I realize that Nashville is located in a state that keeps aggressively undermining Metro policies. However, the fact remains that we must fully examine and understand at the local level how zoning impacts homelessness. I actually believe our local leaders in Nashville are largely aware of the connection. Now the majority of them just need to get over the fear of actually including the zoning conversation as part of the discussion of solving homelessness.
The local Five Year Consolidated Plan For Housing and Community Development (June 1, 2018-May 31, 2023), a wide-ranging, report that serves as quasi-bible for potential community investments of federal dollars, mentions zoning in 16 different places, which is not overwhelming considering it is a 265-page document. But even that city plan does not make a direct connection between zoning barriers and homelessness rates.
In short, housing and homelessness keep being treated as separate issues, which is what will prevent us from prioritizing policies that truly create housing for everyone — including people who do not have the means to compete in our current housing markets.
Do I know what I am talking about when zoning enters a conversation? I actually think I fall short in that arena and still have a lot to learn. But I certainly know that if mayors do not start including housing and homelessness, planning and zoning in a unified discussion and couple it with a social services approach, we won’t make strides in creating a healthy, livable community for all Nashvillians where we leave no one behind.
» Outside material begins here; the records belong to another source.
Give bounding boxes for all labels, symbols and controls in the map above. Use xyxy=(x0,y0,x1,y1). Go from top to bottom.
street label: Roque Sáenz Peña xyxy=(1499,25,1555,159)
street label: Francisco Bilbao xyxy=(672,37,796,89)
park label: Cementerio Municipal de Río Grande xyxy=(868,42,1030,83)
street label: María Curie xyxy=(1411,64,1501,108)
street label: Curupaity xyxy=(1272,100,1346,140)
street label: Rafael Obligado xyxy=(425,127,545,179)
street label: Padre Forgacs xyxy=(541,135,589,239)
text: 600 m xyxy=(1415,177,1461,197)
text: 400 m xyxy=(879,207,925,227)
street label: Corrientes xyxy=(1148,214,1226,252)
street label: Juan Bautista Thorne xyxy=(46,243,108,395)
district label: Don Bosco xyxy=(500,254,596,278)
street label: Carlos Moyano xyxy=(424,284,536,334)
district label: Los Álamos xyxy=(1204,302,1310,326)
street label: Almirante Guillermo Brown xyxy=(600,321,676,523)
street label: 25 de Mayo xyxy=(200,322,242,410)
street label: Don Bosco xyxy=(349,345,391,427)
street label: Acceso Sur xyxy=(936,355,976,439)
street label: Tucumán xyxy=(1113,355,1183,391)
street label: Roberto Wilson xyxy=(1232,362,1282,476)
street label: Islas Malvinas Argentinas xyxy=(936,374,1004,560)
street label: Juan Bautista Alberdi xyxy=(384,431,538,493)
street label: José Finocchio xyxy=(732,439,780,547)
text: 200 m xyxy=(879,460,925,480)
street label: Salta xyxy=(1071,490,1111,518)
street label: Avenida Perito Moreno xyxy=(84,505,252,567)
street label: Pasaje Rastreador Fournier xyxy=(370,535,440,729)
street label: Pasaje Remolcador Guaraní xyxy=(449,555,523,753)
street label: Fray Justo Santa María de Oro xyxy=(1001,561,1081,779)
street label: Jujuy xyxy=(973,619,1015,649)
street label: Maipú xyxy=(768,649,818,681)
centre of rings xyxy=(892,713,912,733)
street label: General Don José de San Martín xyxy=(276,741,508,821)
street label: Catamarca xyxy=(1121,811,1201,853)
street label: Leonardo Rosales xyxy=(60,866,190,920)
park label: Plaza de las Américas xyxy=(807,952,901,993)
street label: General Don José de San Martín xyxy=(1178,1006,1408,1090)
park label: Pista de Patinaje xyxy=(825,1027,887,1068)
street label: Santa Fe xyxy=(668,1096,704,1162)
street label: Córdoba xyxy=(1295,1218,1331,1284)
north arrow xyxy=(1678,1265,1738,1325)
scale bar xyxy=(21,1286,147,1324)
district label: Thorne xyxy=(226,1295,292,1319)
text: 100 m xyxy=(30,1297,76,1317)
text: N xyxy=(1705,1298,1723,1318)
So, listen up mayoral candidates. Here is my suggestion. For starters, the city needs to ensure that there is a citywide housing plan that addresses homelessness. Without that, our current administration’s encampment closure plan will not be able to reduce homelessness after the $50 million federal American Rescue Plan (ARP) investment runs out. But it’s not too late. I actually have hope for an immediate and significant adjustment in the local homelessness approach. Now that Mayor John Cooper does not need to use the homelessness plan to garner votes for his re-election campaign, the city can quickly turn things around and again prioritize ending homelessness for people in an equitable manner as opposed to focusing on closing encampments in certain geographic locations. Shifting to such an approach would reduce outdoor homelessness actually quicker (albeit, I admit, with less visible fanfare) and lead to the reduction of encampments across the entire county in a more organic and sustainable manner.